Uganda’s ‘champion men’ make case for vasectomy
KAMPALA, Uganda — When Martin Owor, a father of six, told his wife he was considering a vasectomy, she told him it was out of the question. How would they live as husband and wife after his surgical sterilization?
But after a long conversation about growing up poor, the Ugandan man went ahead with a procedure that remains widely unpopular in sub-Saharan Africa, where misunderstandings are high.
To spur development, this East African country hopes to lower population growth. The issue is widespread in Africa, which faces a population boom.
Sub-Saharan Africa, with some of the world’s most impoverished nations, will continue to be plagued by poverty unless governments reduce high fertility rates, development experts say. Uganda has started recruiting “champion men” to speak publicly on television and elsewhere about vasectomies as a method of family planning. It has proven difficult. Many men fear it leads to impotence. Some worry about being stigmatized. Others ask what might happen if, after a vasectomy, they lose all their children in some catastrophe.
“Many people think that when a man goes for a vasectomy, he is not going to continue being a normal man,” said Owor. “But there is no problem. My wife is very happy.”
Owor said he was compelled to have a vasectomy because he didn’t want his children to grow up hopelessly poor.
“My father had 12 children, so we never had a chance of having a quality education,” Owor said. “I needed a number that I would try to manage.”
Uganda’s population has ballooned to more than 41 million in 2016 from 17 million in 1990.
Only 35 per cent of married women in Uganda use modern methods of contraception. Abortion is illegal, except to save the mother’s life.
Although Uganda’s fertility rate dropped to 5.4 today from 6.9 births per woman in 2001, officials say a desirable rate is four births per woman. As “champion men” speak out, the government is working to increase male involvement in family planning to meet that goal.
“We can’t coerce them, because family planning is voluntary and is supposed to be based on human rights, and we want to keep on engaging them,” said Placid Mihayo, a government official in charge of sexual and reproductive health.
Uganda remains one of the world’s poorest countries, with a per-capita income of US$615. The situation is dire in rural areas, where health facilities often lack basic medicines and many children drop out of school.

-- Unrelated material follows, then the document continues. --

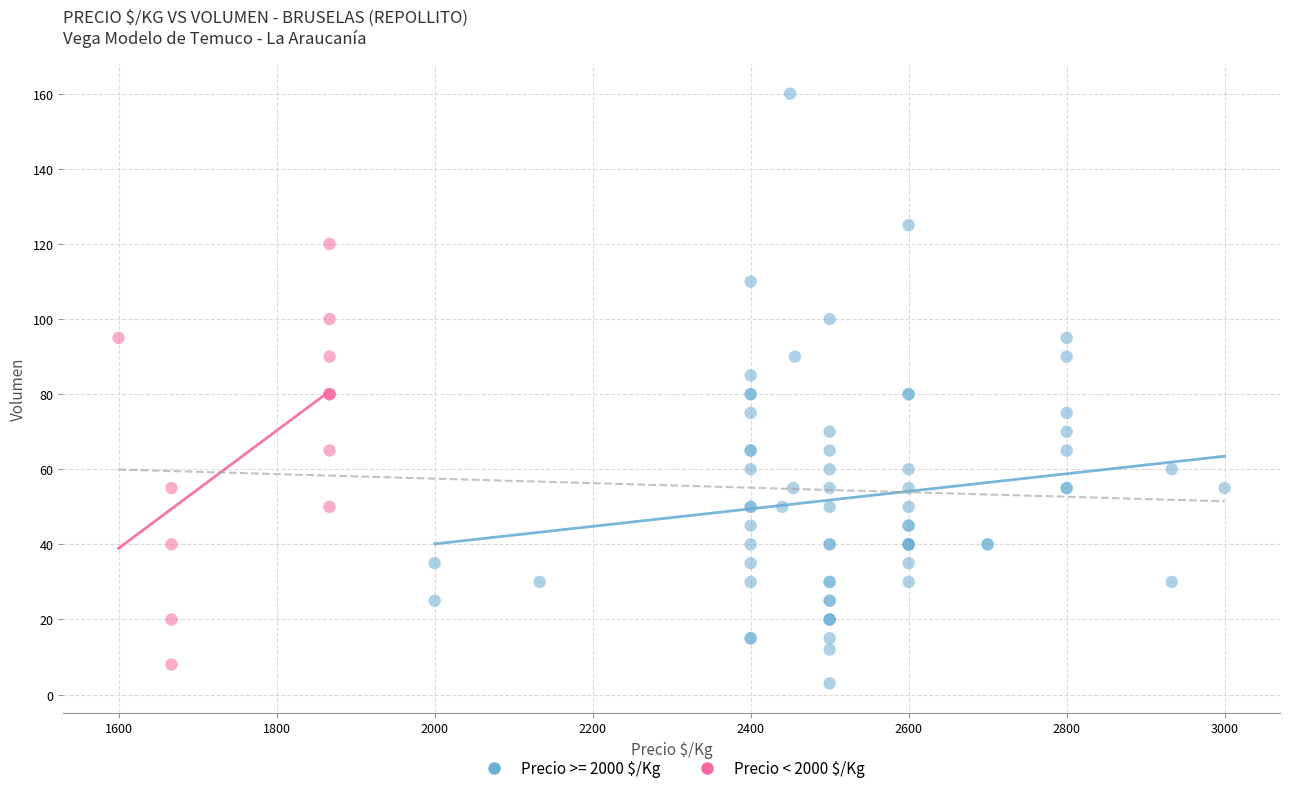

Which series has the widest spread of Y values?

Precio >= 2000 $/Kg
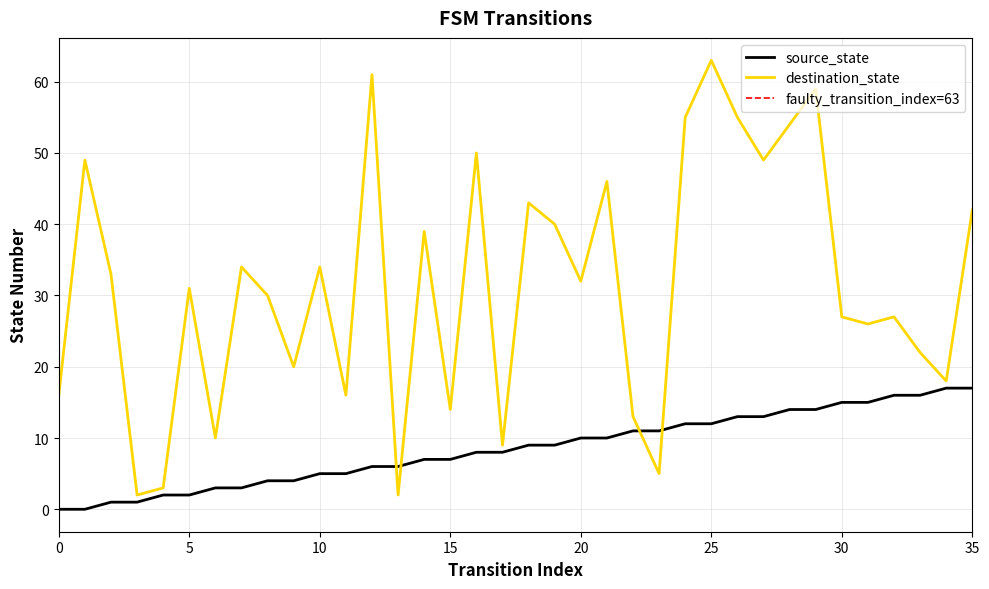

How many values in the destination_state series exceed 32?

17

Some warn that the country won’t come close to meeting its ambitious development targets — achieving lower-middle-income status by 2040 — without wider use of birth control.
Vasectomies are still a small part of Uganda’s effort. Each month, two or three of the procedures are performed at a clinic run by Reproductive Health Uganda in Kampala, said Dr. Kenneth Buyinza. The vasectomy costs about $13, which Buyinza said is affordable to most Ugandans. The price is $50 or more at some private facilities.